The tasks:
a – Answer these questions from the zero trust talk transcript, one line each:
(i) Which three things does the speaker list for the live demo?
(ii) What is the speaker's current job, and at which company?
(iii) In the diagram, which database does service c connect to?
b – Quote the zero trust talk transcript from "And finally I" up to and including "can help you.".
c – Continue the zero trust talk transcript from its last sentence.

Text excerpt:
☆ ☆ ☆
What can you expect of this presentation? Well, it's a simple introduction
to zero trust. Don't expect super
detailed information about it. It's not the
only way that you can implement a similar approach.
And finally I will give you an example with a
live demo with istio,
quarkus Java and local
cluster. My goal for this presentation is
very simple, just light a
sparkle of curiosity about zero trust architecture on
you. So if you at the time that
this presentation finishes you have this feeling of I
want to explore more, let's do PoC
and see how this works. Then I
will be more than happy. Obviously if you have any doubt
I don't know anything to discuss about zero trust.
I will be more than happy to answer them or
find someone that can help you.
I'm Jonathan Vila, I'm Java champion and
have a long time experience
with the community. First with one of the
leaders of the Java Barcelona community and also one
of the founders of JVCN and DevCN conferences.
I've been working in few conference
and meetups. I'm developer for more than 30 years
in several languages and now I'm currently working
as a developer advocate for Sonar.
Sonar is a company that has few products about clean
code. It analyzes your code and gives you hints
issues of some things that you can solve.
It has three main products sonarlint
that it is completely free that you can install in your ide and will
detect your code as you type it.
Sonarcube that it is an on premise solution
that can analyze your different projects and
it's open source and you can download it and sonar
cloud that it is the hosted solution that it is free for
open source projects. So you want to
try them, just go to sonarsource.com or come
to me and ask me about it.
So let's start with the usual context about
security trust on perimeter.
So when we have trust on the perimeter, as you can see here
in this diagram, well we have a user that
it is verified through. Well it tries
to connect to service a but this passes
through a gateway. This gateway will check
with an identity and access management
tool and it will say okay you are
validated, you can go to the service a. Okay, so the
service a call will call again to
service b, and then this service b will
connect to the database one. It also can happen
that service a needs to connect to service c,
and this will connect to db two. So this is
like the happy path when everything works fine,
right? And just in case
that the user is not validated
by the system, the call from the gateway to the
service a will be not allowed. So it
will be rejected. So, yeah,
everything's fine. So only validated users
can go through the gateway to the service a.
That's perfect.
But the problem that we find here is that everything
has been controlled by the gateway.
☆ ☆ ☆
Entries provided:
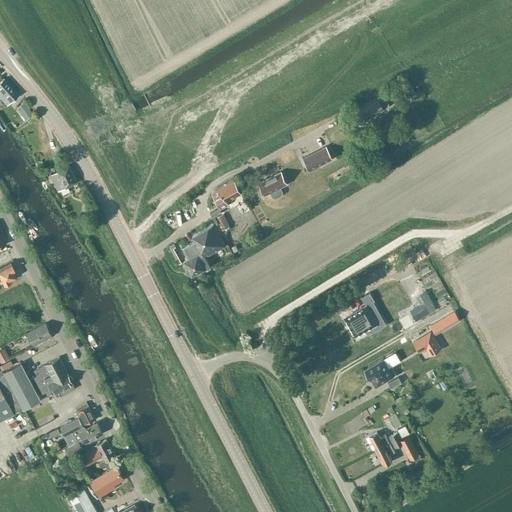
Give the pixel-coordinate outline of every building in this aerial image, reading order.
[(3,78),(0,81),(0,97),(6,104),(17,94),(3,78)] [(407,99),(415,94),(407,79),(399,83),(407,99)] [(366,121),(385,109),(390,106),(383,95),(360,109),(366,121)] [(25,102),(17,108),(24,118),(27,121),(35,115),(33,112),(25,102)] [(326,145),(302,158),(309,171),(333,158),(326,145)] [(50,175),(55,184),(58,190),(77,181),(68,164),(50,175)] [(266,195),(272,192),(274,197),(277,198),(282,195),(283,192),(280,187),(287,183),(281,172),(260,184),(266,195)] [(227,201),(241,193),(235,180),(212,192),(220,208),(228,204),(227,201)] [(225,218),(218,221),(222,230),(229,227),(225,218)] [(206,268),(198,254),(201,252),(204,257),(226,245),(214,225),(193,236),(196,241),(182,249),(188,259),(184,261),(192,275),(206,268)] [(449,256),(454,266),(467,259),(463,249),(449,256)] [(445,305),(467,292),(447,258),(425,271),(445,305)] [(10,281),(9,280),(16,276),(13,271),(15,270),(10,262),(0,267),(0,280),(1,280),(3,285),(10,281)] [(367,304),(345,317),(356,335),(378,323),(367,304)] [(455,311),(449,314),(454,323),(460,320),(455,311)] [(166,314),(171,323),(175,320),(171,312),(166,314)] [(436,334),(442,331),(437,322),(430,325),(436,334)] [(45,323),(26,333),(33,346),(52,336),(45,323)] [(396,329),(388,334),(395,346),(403,341),(396,329)] [(430,331),(413,341),(418,350),(425,346),(431,355),(441,349),(430,331)] [(0,360),(1,362),(10,357),(5,348),(0,350),(0,360)] [(383,358),(364,370),(370,380),(371,380),(375,387),(393,377),(393,376),(396,374),(391,366),(400,361),(394,352),(383,358)] [(33,377),(37,386),(66,371),(59,357),(34,370),(36,376),(33,377)] [(1,365),(5,371),(14,366),(11,360),(1,365)] [(0,420),(40,399),(21,363),(14,366),(5,371),(0,373),(0,420)] [(75,388),(66,371),(37,386),(41,394),(45,392),(47,395),(58,390),(61,396),(75,388)] [(398,377),(388,383),(391,388),(401,382),(398,377)] [(24,408),(32,424),(35,429),(55,418),(44,398),(24,408)] [(64,435),(67,433),(74,430),(82,425),(95,419),(87,402),(75,408),(77,411),(75,412),(78,418),(60,427),(64,435)] [(388,417),(394,428),(401,424),(395,413),(392,407),(387,409),(390,415),(388,417)] [(96,422),(85,427),(82,425),(74,430),(67,433),(72,443),(76,440),(77,441),(83,438),(85,441),(102,433),(96,422)] [(401,437),(408,434),(405,426),(397,430),(401,437)] [(58,428),(49,433),(52,438),(61,433),(58,428)] [(397,432),(387,438),(385,435),(380,438),(377,432),(369,436),(376,450),(400,439),(397,432)] [(393,449),(402,444),(410,459),(418,455),(409,436),(401,440),(400,439),(376,450),(383,465),(391,460),(388,455),(394,452),(393,449)] [(97,460),(100,466),(116,457),(106,439),(92,446),(94,450),(77,459),(82,468),(97,460)] [(78,441),(65,449),(69,456),(82,449),(78,441)] [(52,452),(49,455),(58,465),(65,458),(60,453),(56,456),(52,452)] [(91,480),(91,481),(100,496),(112,489),(111,486),(123,478),(116,466),(91,480)] [(415,476),(418,481),(424,478),(423,478),(421,473),(415,476)] [(77,511),(96,511),(82,486),(67,494),(77,511)]
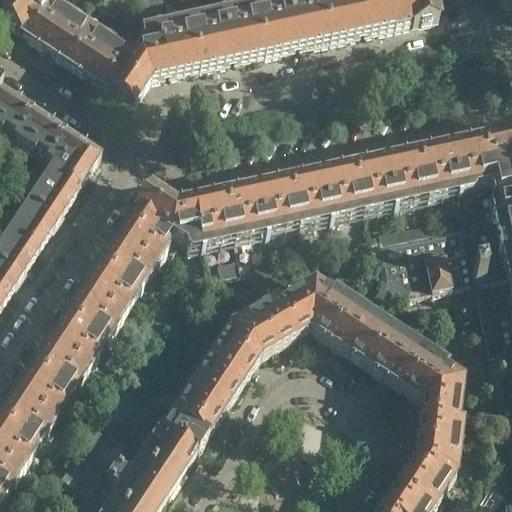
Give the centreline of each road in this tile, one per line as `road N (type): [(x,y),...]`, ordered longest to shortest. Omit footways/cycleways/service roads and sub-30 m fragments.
road 1 (residential): [(511,33),(190,100),(172,111),(140,157)]
road 2 (residential): [(140,157),(182,184),(205,186),(511,120)]
road 3 (residential): [(349,511),(380,450),(361,419),(300,388),(271,403),(200,511)]
road 4 (residential): [(0,370),(140,157)]
road 5 (unclassified): [(140,157),(0,64)]
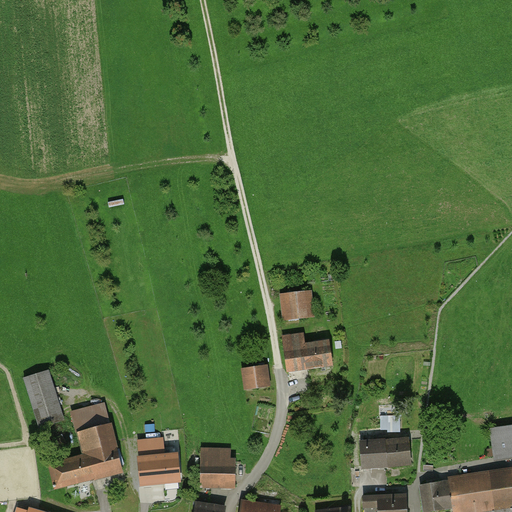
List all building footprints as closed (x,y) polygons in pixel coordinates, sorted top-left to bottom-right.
[(307,293),(285,296),(288,318),(310,315),(307,293)] [(304,335),(284,338),(288,372),(333,366),(329,342),(306,345),(304,335)] [(265,366),(243,369),(247,390),(268,387),(265,366)] [(66,427),(48,372),(25,379),(42,435),(66,427)] [(55,488),(122,471),(105,404),(72,413),(83,457),(49,465),(55,488)] [(374,428),(374,423),(401,421),(401,414),(362,416),(363,429),(374,428)] [(511,426),(490,429),(495,459),(511,456),(511,426)] [(163,439),(137,441),(141,484),(179,481),(177,455),(165,456),(163,439)] [(407,439),(361,441),(362,468),(408,466),(407,439)] [(230,451),(202,451),(201,485),(235,486),(235,460),(230,460),(230,451)] [(511,511),(511,468),(449,478),(449,481),(420,485),(424,511),(453,507),(453,511),(476,511),(481,511),(511,511)] [(407,511),(407,494),(364,496),(364,511),(407,511)] [(223,511),(224,509),(200,505),(200,503),(193,502),(193,505),(196,506),(195,511),(223,511)]
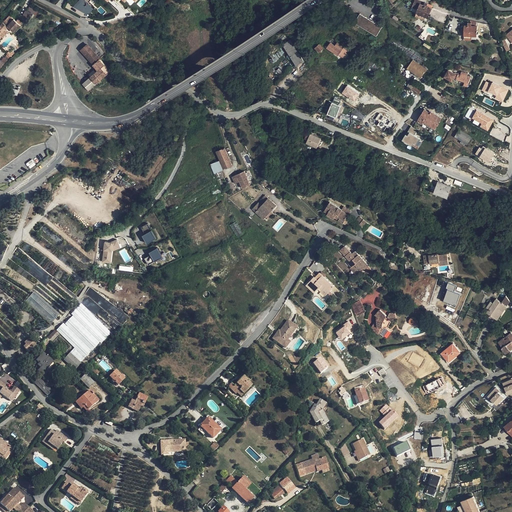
☆ ☆ ☆
Expected results:
a –
(i) istio, quarkus Java and local cluster
(ii) Developer advocate for Sonar
(iii) db two

b –
And finally I will give you an example with a
live demo with istio,
quarkus Java and local
cluster. My goal for this presentation is
very simple, just light a
sparkle of curiosity about zero trust architecture on
you. So if you at the time that
this presentation finishes you have this feeling of I
want to explore more, let's do PoC
and see how this works. Then I
will be more than happy. Obviously if you have any doubt
I don't know anything to discuss about zero trust.
I will be more than happy to answer them or
find someone that can help you.

c –
So it's the gateway who receives the
request and then decides according to what the
yam application has answered,
if the Getgo is going to allow the connection or not
to the service a. But what if for,
I don't know, some reasons someone can
reach service b? I don't
know. Lockforget, for instance, had CBE
that allowed remote execution.
So let's imagine that someone reaches
service b and adds an application there.
What we have here is that we
trust everything that it is in our system,
because we thought the only way
to enter the system was through the gateway.
Let's imagine an analogy. We have a
building, and we have security on
the main floor, on the entrance. So you go to that
building to work, as every
day that you do, and you show them
your identification, they check either
with the machine or either with a system,
manual system, whatever they say,
okay, you are allowed to enter the building. So once
you are inside the building, you could go to any
room or any story.
The thing is that if you want to prevent that,
you will have to create more identity
validations. Therefore, for each room you are going to
have a validation, or for
each story. Well, validation in the elevator.
So what happens is that usually you enter a building,
you have access to everything except for two or three
rooms that you need a private access.
But what if I leave the
toilet window open?
So the person that can get into the building
through that window immediately have access to
everything except for those two rooms.
Because the identity validation happens only
on the main gate. In this case,
you can see someone has added malicious
application on service b, and then this service B
can talk to service C and get information from DB
two, or even connect to DB one and get information.
That's not what we want.
So which is the zero trust approach and how to
solve this? Well, basically,
we are going to enforce identity validation in every
service, not on two
services that are crucial, but in
everyone. We are going to enforce mutual
tls or token validation in every call between services,
not only from the outside to the inside,
but internally too. But you can
never guess who really is calling a
service. It could be, yes, a good service,
so one of our systems, but it could be a fake
service that someone installed there for
whatever backdoor they used.
And even we are going to have a list of
callers and destinations. So is this service
allowed to call outside world? Well,
probably. For most of the services the answer is no because
they are restricted to call between services.
Probably there's one that it is sending emails, is checking
some information from the outside world, so only that one
will be allowed to send information to
the outside world. And for do this we
can use zero trust approach. So it's the perimeter
less security. So what we are going to
do is to assume that everyone in
the system could be an attacker.
So we are going to enforce verification
of identity for each one of
the services that are calling inside the system.
The basic core principles for zero trust is
okay, you need to have a strong identification for
every service that it is calling.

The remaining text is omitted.